Aside from the critics, there are also people who strongly believe that no levels of glyphosate are actually safe in food. Taiwan recalled around 130,000 pounds of oat supplies after detecting glyphosate residues, at the beginning of this year. Also, a resident of San Francisco by the name of Danielle Cooper filed a lawsuit in May this year against Quaker Oats Co. after the company’s products were found to contain glyphosate residues. Quaker Oats Co. have millions of consumers for their products however the majority of them were shocked after finding out about the residues, especially since they thought their products were completely free of pesticides and 100% natural.

According to her lawsuit, glyphosate is a dangerous substance and its dangers and presence should be disclosed.

To her lawsuit, Quaker Oats simply replied that any trace or residue of glyphosate in their products is in safe levels and it doesn’t bring down the quality of their products.

Herbicide in Honey

Aside from the oats, the FDA also tested U.S honey samples for residues of glyphosate and what they found was shocking. All of the samples contained residues of glyphosate, but what was especially shocking was the fact that in some samples, the residue levels are double the limit allowed in the European Union according to information from Freedom of Information Act request. And since the EDA hasn’t set an official tolerance levels for glyphosate in honey, any level is problematic.

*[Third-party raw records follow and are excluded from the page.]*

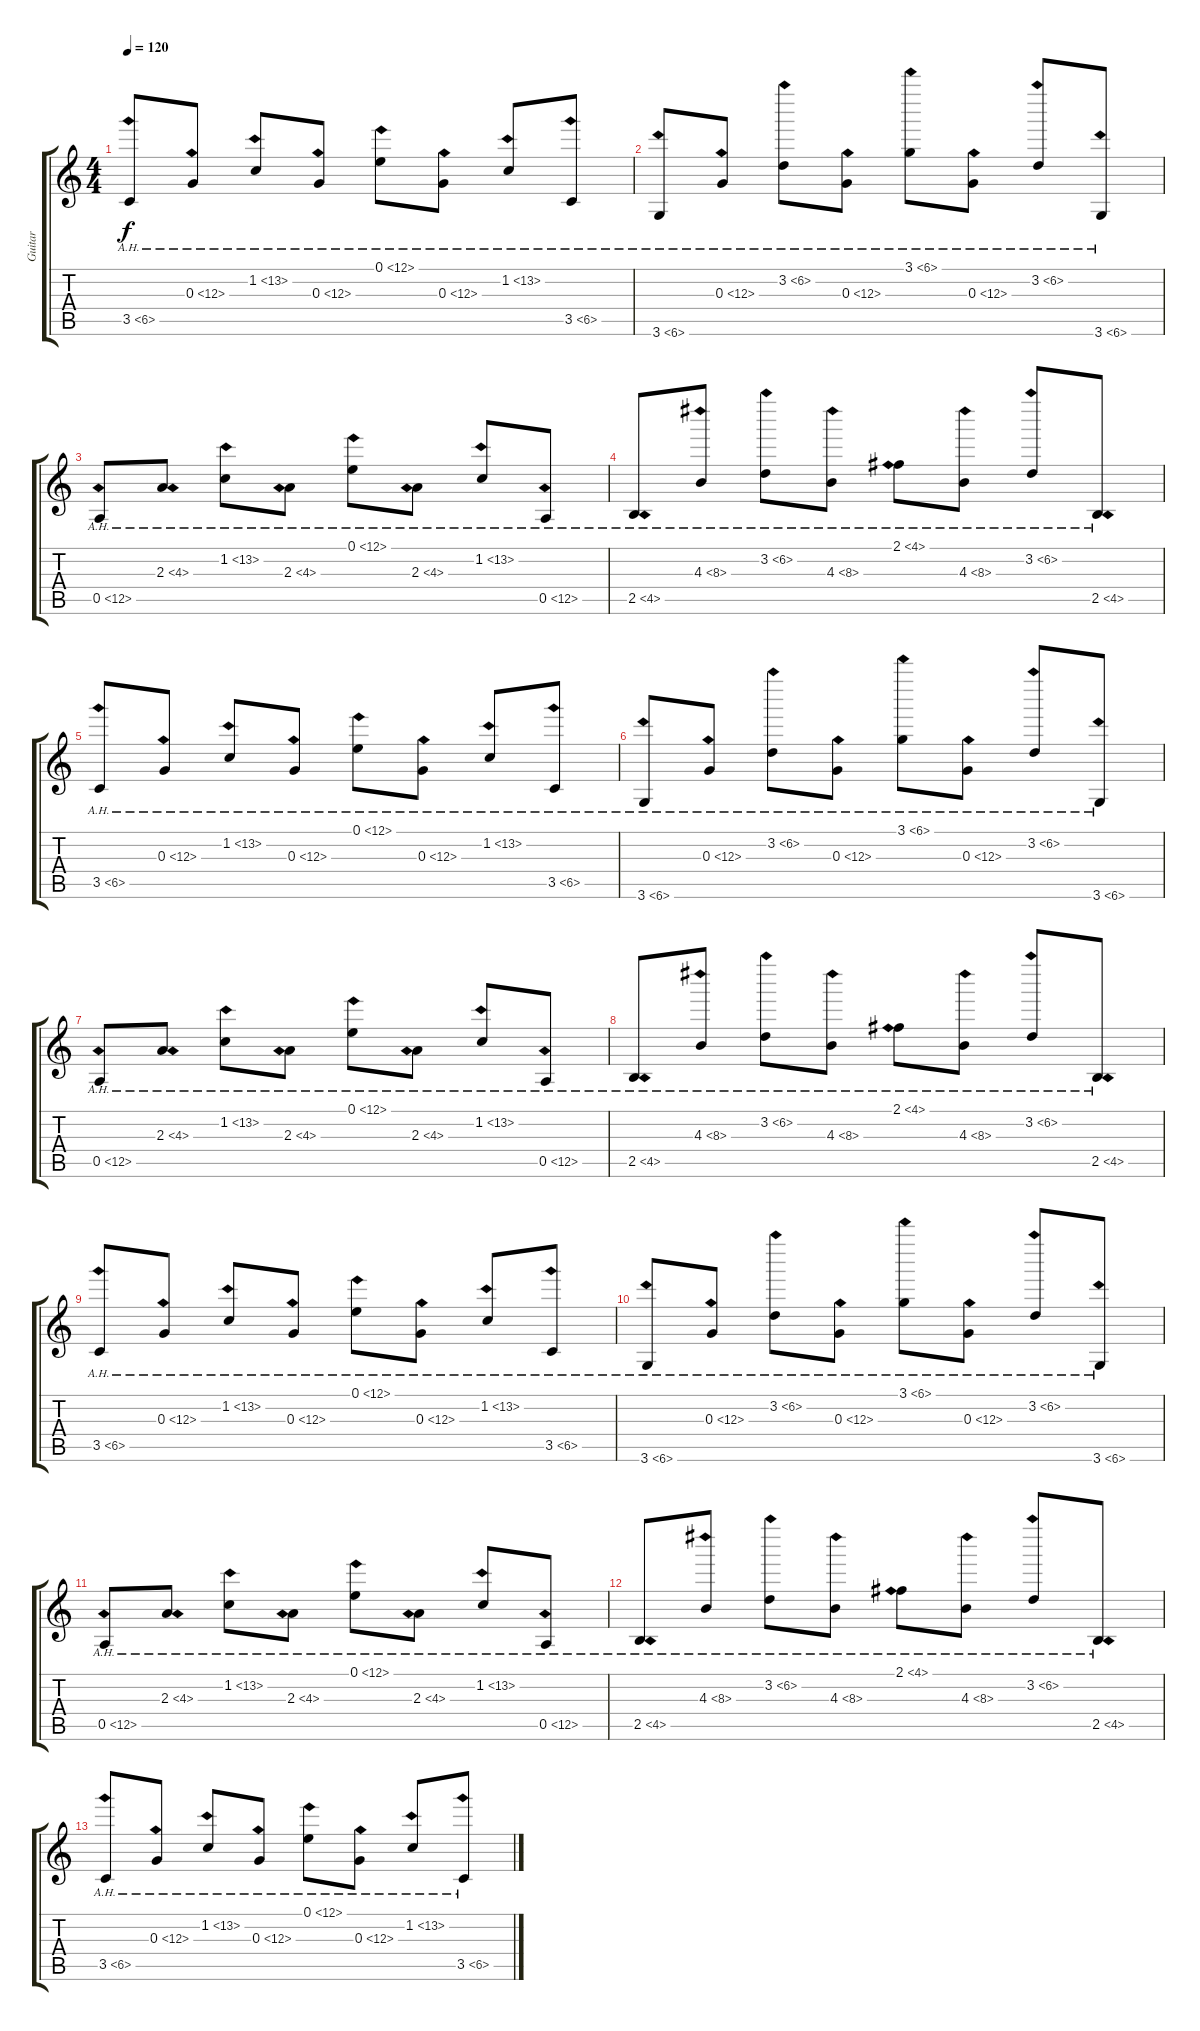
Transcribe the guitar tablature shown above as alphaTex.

\track ("Guitar" "Guitar") {instrument acousticguitarsteel}
\staff {score tabs}
\tuning (E4 B3 G3 D3 A2 E2) {hide}
\ts (4 4)
\tempo 120
\clef g2
\ks c
3.5{ah 3}.8{dy f} 0.3{ah 12}.8 1.2{ah 12}.8 0.3{ah 12}.8 0.1{ah 12}.8 0.3{ah 12}.8 1.2{ah 12}.8 3.5{ah 3}.8 |
3.6{ah 3}.8 0.3{ah 12}.8 3.2{ah 3}.8 0.3{ah 12}.8 3.1{ah 3}.8 0.3{ah 12}.8 3.2{ah 3}.8 3.6{ah 3}.8 |
0.5{ah 12}.8 2.3{ah 2}.8 1.2{ah 12}.8 2.3{ah 2}.8 0.1{ah 12}.8 2.3{ah 2}.8 1.2{ah 12}.8 0.5{ah 12}.8 |
2.5{ah 2}.8 4.3{ah 4}.8 3.2{ah 3}.8 4.3{ah 4}.8 2.1{ah 2}.8 4.3{ah 4}.8 3.2{ah 3}.8 2.5{ah 2}.8 |
3.5{ah 3}.8 0.3{ah 12}.8 1.2{ah 12}.8 0.3{ah 12}.8 0.1{ah 12}.8 0.3{ah 12}.8 1.2{ah 12}.8 3.5{ah 3}.8 |
3.6{ah 3}.8 0.3{ah 12}.8 3.2{ah 3}.8 0.3{ah 12}.8 3.1{ah 3}.8 0.3{ah 12}.8 3.2{ah 3}.8 3.6{ah 3}.8 |
0.5{ah 12}.8 2.3{ah 2}.8 1.2{ah 12}.8 2.3{ah 2}.8 0.1{ah 12}.8 2.3{ah 2}.8 1.2{ah 12}.8 0.5{ah 12}.8 |
2.5{ah 2}.8 4.3{ah 4}.8 3.2{ah 3}.8 4.3{ah 4}.8 2.1{ah 2}.8 4.3{ah 4}.8 3.2{ah 3}.8 2.5{ah 2}.8 |
3.5{ah 3}.8 0.3{ah 12}.8 1.2{ah 12}.8 0.3{ah 12}.8 0.1{ah 12}.8 0.3{ah 12}.8 1.2{ah 12}.8 3.5{ah 3}.8 |
3.6{ah 3}.8 0.3{ah 12}.8 3.2{ah 3}.8 0.3{ah 12}.8 3.1{ah 3}.8 0.3{ah 12}.8 3.2{ah 3}.8 3.6{ah 3}.8 |
0.5{ah 12}.8 2.3{ah 2}.8 1.2{ah 12}.8 2.3{ah 2}.8 0.1{ah 12}.8 2.3{ah 2}.8 1.2{ah 12}.8 0.5{ah 12}.8 |
2.5{ah 2}.8 4.3{ah 4}.8 3.2{ah 3}.8 4.3{ah 4}.8 2.1{ah 2}.8 4.3{ah 4}.8 3.2{ah 3}.8 2.5{ah 2}.8 |
3.5{ah 3}.8 0.3{ah 12}.8 1.2{ah 12}.8 0.3{ah 12}.8 0.1{ah 12}.8 0.3{ah 12}.8 1.2{ah 12}.8 3.5{ah 3}.8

Despite a number of internal discussions and honey glyphosate findings, the FDA didn’t notify the honey companies or the public. They’ve also tested soy, corn, eggs and milk in these past few months, but they haven’t reported any samples to contain exceeded tolerance.

According to FDA spokeswoman Megan McSeveney, the tests on honey weren’t considered a part of the official special assignment and that they might be headed to a slow down since sources stated how the FDA’s Atlanta laboratory where they’ve done numerous glyphosate residue tests is going to be closed, which only means that the work would be shifted to other facilities around the country.

To sum this article up, the glyphosate residues revelations about certain foods comes as a shock to both European and U.S regulators that are concerned about the impact of the residue on humans and the environment. EPA is going to hold four day meetings in October along with an advisory panel to discuss cancer research on glyphosate. The debate is ongoing to see whether or not the researchers who declared glyphosate as cancerous where right or not.

The chairman of the International Agency for Research on Cancer – Aaron Blair, was working in a group that classified glyphosate as most likely evolving carcinogenic to humans.

There isn’t one example of IARC being wrong about showing something as a probable carcinogen and the same thing then turning out not to be a carcinogen, stated Blair.